* **Brief**
Below are records; reply with nothing but the number of lines in them that contain "Find".

[Dataset entries]
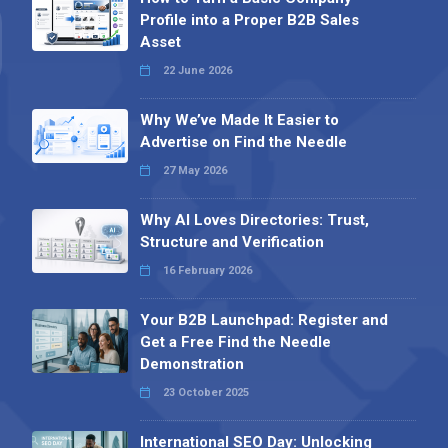
Profile into a Proper B2B Sales
Asset
22 June 2026
Why We’ve Made It Easier to
Advertise on Find the Needle
27 May 2026
Why AI Loves Directories: Trust,
Structure and Verification
16 February 2026
Your B2B Launchpad: Register and
Get a Free Find the Needle
Demonstration
23 October 2025
International SEO Day: Unlocking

* **Response**
2